Les ingrédients des remèdes sont parfois commentés en note, mais pour des raisons pratiques évidentes, ils sont classés et commentés dans un lexique annexe, réparti en trois sections selon l’origine végétale, minérale ou animale du produit. Le lexique végétal s’appuie sur les identifications de Jacques André[7] et rappelle les indications principales des plantes mentionnées et leurs emplois dans les Compositions. Les deux autres sections suivent le même schéma. Les sections sur les végétaux et animaux paraissent complètes et informées, mais celle sur les animaux semble curieusement plus négligée. Le principe d’une entrée pour chaque animal et pour chaque type de substance n’a pas été adopté ; ainsi il y a une entrée fel taurinum, mais non fel, et on trouvera le fiel de hyène uniquement à hyaenea, tandis qu’il n’y a pas d’entrée pour le taureau, qui fournit aussi notamment sa graisse (ce dont figurent quelques mentions à l’entrée adeps) ; certaines références manquent parfois et des animaux ou produits sont absents (cendre de petits d’hirondelles [c. 70] ; mendoles et leurs têtes [c. 71] ; chouette et sa cervelle [c. 43]…). À part quelques références à Pline, il n’y a aucun renvoi à d’autres auteurs ou des études, à la différence des deux autres sections, ce qui est un peu dommage pour certaines substances ayant eu un succès étonnant (comme les têtes de mendoles ou la cendre de petits d’hirondelles). Le lecteur cherchant les références des remèdes animaux chez Scribonus devra plutôt se reporter dans l’index uerborum aux noms des animaux (dans la plupart des cas).
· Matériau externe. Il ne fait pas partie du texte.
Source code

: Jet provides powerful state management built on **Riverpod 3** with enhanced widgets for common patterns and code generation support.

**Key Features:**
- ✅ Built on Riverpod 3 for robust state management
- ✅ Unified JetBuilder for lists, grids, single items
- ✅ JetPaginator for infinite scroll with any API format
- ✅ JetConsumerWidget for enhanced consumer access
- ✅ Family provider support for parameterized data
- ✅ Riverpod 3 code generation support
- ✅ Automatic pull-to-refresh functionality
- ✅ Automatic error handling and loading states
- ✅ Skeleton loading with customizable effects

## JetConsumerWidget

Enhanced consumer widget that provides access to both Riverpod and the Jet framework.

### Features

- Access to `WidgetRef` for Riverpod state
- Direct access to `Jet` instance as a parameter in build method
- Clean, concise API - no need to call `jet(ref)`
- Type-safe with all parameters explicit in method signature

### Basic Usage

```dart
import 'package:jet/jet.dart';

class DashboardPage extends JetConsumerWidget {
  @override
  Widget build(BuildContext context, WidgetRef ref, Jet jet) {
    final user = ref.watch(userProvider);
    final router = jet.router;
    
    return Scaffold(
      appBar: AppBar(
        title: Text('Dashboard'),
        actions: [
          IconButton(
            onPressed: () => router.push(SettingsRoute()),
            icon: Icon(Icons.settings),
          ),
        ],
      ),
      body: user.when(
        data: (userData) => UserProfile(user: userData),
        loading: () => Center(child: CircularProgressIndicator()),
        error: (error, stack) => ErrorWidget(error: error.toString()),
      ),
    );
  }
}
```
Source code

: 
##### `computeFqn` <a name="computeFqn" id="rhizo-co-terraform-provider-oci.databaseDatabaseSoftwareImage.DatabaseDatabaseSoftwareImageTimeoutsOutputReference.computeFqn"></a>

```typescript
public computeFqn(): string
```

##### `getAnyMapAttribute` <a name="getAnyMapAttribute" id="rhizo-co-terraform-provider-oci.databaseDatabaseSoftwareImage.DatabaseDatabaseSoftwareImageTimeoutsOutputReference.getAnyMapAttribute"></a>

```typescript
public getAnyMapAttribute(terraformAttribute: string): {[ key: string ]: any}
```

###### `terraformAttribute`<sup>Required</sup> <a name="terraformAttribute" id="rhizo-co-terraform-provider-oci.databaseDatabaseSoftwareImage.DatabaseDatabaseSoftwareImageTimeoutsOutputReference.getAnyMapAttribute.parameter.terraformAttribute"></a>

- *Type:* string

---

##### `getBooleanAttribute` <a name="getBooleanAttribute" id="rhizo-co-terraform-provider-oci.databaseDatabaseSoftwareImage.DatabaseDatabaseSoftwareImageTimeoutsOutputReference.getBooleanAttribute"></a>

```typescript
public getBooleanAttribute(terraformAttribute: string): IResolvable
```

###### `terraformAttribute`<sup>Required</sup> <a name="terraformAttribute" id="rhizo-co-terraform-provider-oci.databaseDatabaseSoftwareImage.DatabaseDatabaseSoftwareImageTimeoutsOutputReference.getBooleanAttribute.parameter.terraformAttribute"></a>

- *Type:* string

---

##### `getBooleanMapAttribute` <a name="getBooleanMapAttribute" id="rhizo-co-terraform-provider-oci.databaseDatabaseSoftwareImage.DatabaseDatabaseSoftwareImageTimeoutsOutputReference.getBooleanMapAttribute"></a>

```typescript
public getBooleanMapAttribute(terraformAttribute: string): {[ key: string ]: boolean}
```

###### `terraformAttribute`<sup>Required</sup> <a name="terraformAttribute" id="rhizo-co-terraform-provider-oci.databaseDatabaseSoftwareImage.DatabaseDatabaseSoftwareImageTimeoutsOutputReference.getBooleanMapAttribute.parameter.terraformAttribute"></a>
Les rares points plus faibles relevés ne diminuent cependant pas la valeur et l’intérêt d’un travail considérable, très riche et très étayé, qui constituera un ouvrage de référence pour tous ceux qui s’intéressent à la médecine antique.

Patricia Gaillard-Seux, Laboratoire Temps, Mondes et Sociétés (TEMOS)

[1]. Georg Helmreich, Teubner 1887.

[2]. Teubner 1983.

[3]. Pharmacognosie, phytochimie, plantes médicinales, Paris 20094 ou 20165.

[4]. Insects and Others Invertebrates in Classical Antiquity, Exeter 1998.

[5]. Heilige Krankheit. Epilepsie in antiker Medizin, Astrologie und Religion, Marburg 1999.

[6]. Les maladies à l’aube de la civilisation occidentale, Paris 1983.

[7]. Les noms de plantes dans la Rome antique, Paris 1985.